Sessions I and II were administered during the 1st week, sessions III and IV administered during 2nd week and session V administered during 3rd week. Postvention treatment was given twice a week, for 3 consecutive weeks, with a duration of 30–45 min. The early 20–30 min spares to express psychological trauma, suicide communication events and problems related to suicide by the participants and subsequent 10–15 min for rendering psychological trauma therapy, suicidal communication strategies and problem solving strategies intervened by the investigator. The intervention was rendered for 2 weeks with follow up sessions during 3rd week onwards by using telephone mode. Post-test was conducted using the same assessment techniques after the follow-up session at the time of review. Pre- and post-test was conducted in-person.
The study was conducted after getting the approval from the Institutional Human Ethical Committee. Written permission was obtained from the chief medical officer, Government Head Quarters Hospital at Erode to conduct the study. Pilot study was executed to check the feasibility and time requirement of the study. Subject’s right to withdraw/withhold the information was ensured before data collection. After clarifying the doubts, signature was obtained from the suicide-attempted clients. Written informed consent was obtained from each participants related to the study purpose, type of data, nature of commitments, participations, and procedure. Oral consent was also obtained from the subjects for their willingness to participate in the study. Telephone contact information was obtained from the subjects who participated in the study. Risk benefit ratio was calculated. Confidentiality of the data was ensured throughout the study.
RESULTS AND DISCUSSION
Pre-test showed 32.5% with low potential of suicidal behavior, 47.5% of the subjects had moderate potential of suicidal behavior, and 20% of the subjects had high potential of suicidal behavior. In post-test, 20% had low potential of suicidal behavior, 67.5% of the subjects had moderate potential of suicidal behavior, and 12.5% had high potential of suicidal behavior [Table 1].
Table 1: Frequency and percentage distribution of pre- and post-test scores on suicidal behavior
Comparison of mean and standard error of pre-test suicidal behavior scores showed 26.28 ± 0.36 and post-test showed 24.33 ± 0.33. The results were comparable to the significant difference between the mean pre- and post-test suicidal behavior scores. The mean score scaled down in course of post-test and showed significant decline of suicidal behavior among suicide-attempted clients. The Paired t-test value of suicidal behavior scores presented in Table 2 showed statistical significance (t = 9.21).
Table 2: Comparison of mean, standard error, and paired t-test value with pre- and post-test scores of suicidal behavior
Similar results were reported on postvention which assists survivors in grief and bereavement and attempts to prevent additional negative outcomes. One of the researches reported that only few psychiatrists used suicide postvention procedure or toolkit (9%). No psychiatrists stopped the clinical practice after a patient suicide, although 10% stopped accepting patients they deemed at risk of suicide. Postvention efforts, therefore, should be improved to better address survivor care.
Association was found to be significant (χ2 = 8.33; significant) between pre-test suicidal behavior scores and the clinical variable of psychoactive substance use.
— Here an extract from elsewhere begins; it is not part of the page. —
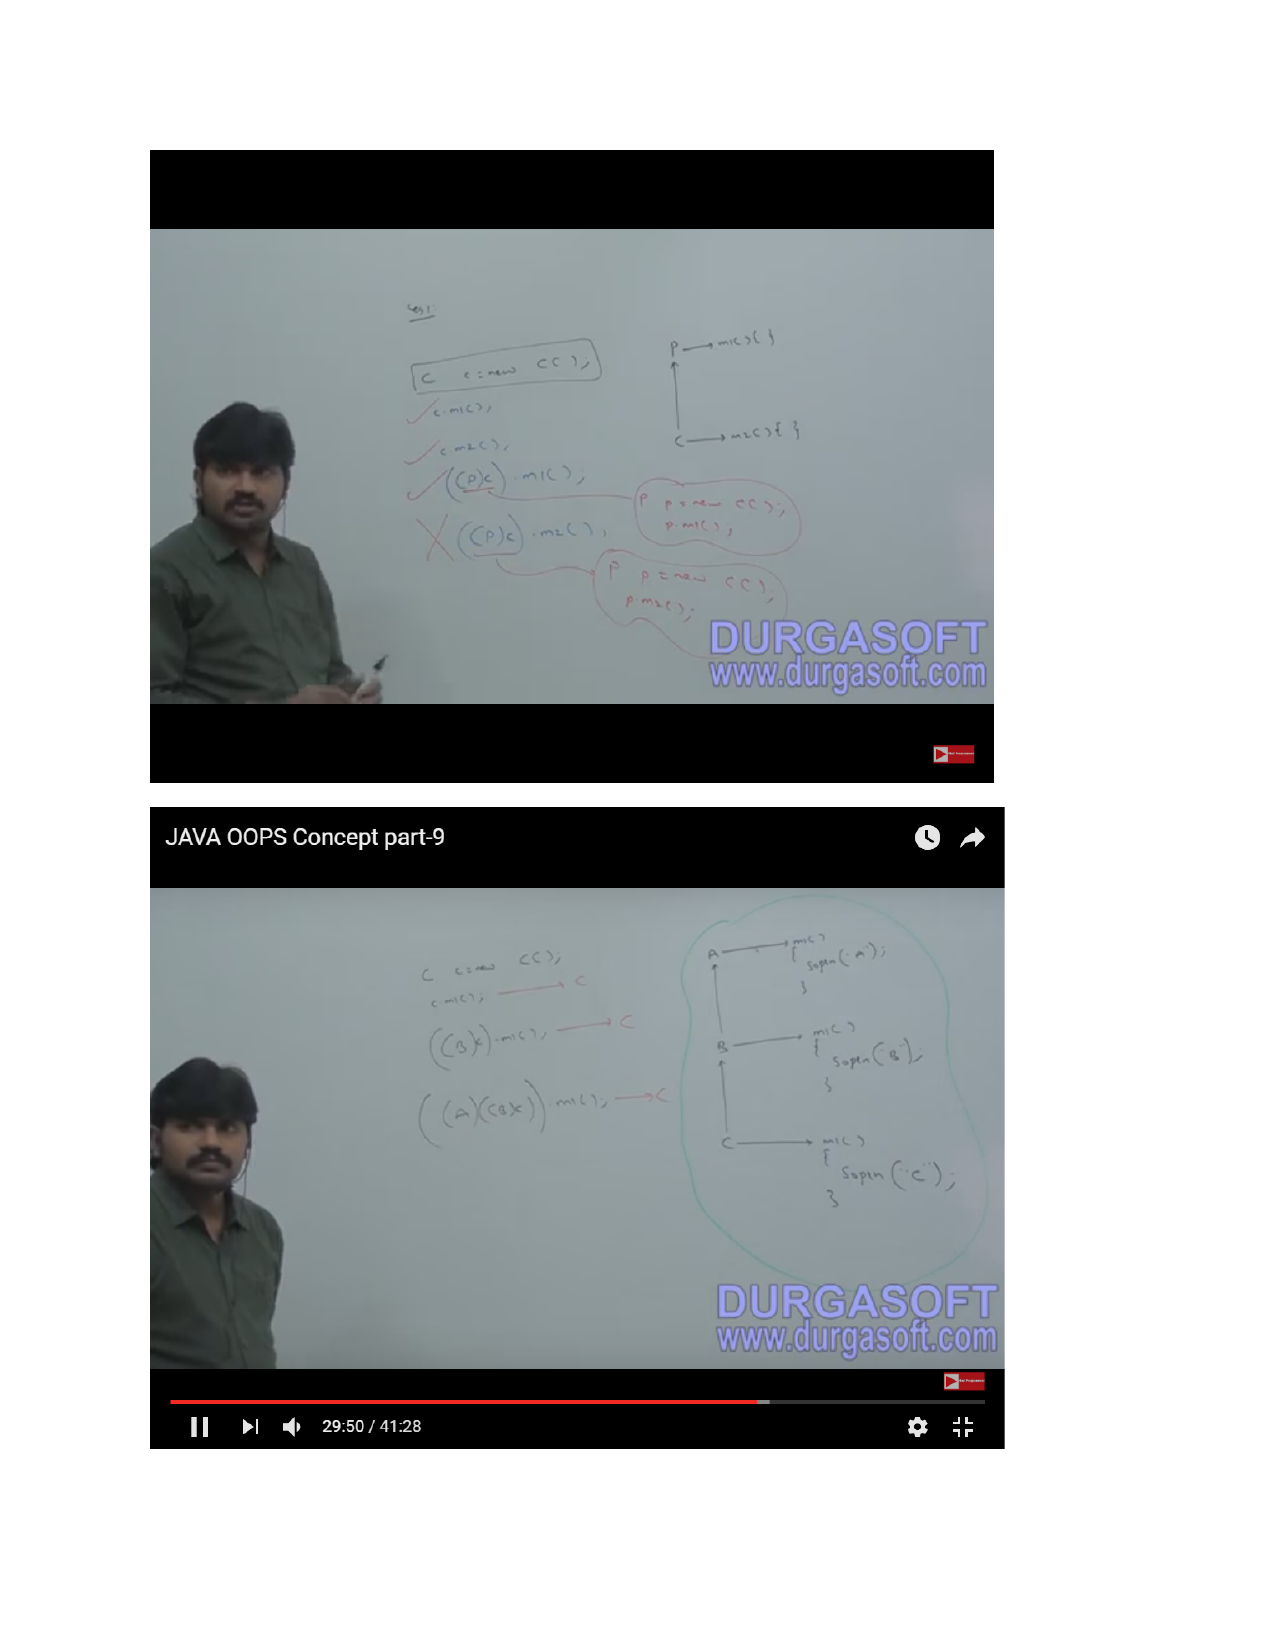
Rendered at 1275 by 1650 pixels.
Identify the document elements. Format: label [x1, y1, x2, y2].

No significant association was observed between pre-test suicidal behavior scores and clinical variables such as family history of suicide and blood type, whereas no significant association was observed between pre-test suicidal behavior scores with their selected demographic variables such as age, education, occupation, work pattern, family monthly income, and residence [Table 3].
Table 3: Association between pre-test suicidal behavior scores and the selected demographic and clinical variables
Based on the findings of the study, the following conclusions were drawn. The study findings revealed that administration of postvention was highly significant in the reduction of suicidal behavior among suicide-attempted clients. Henceforth, postvention could be depleted as an effective intervention strategy for prevention of further suicide, in suicide-attempted clients.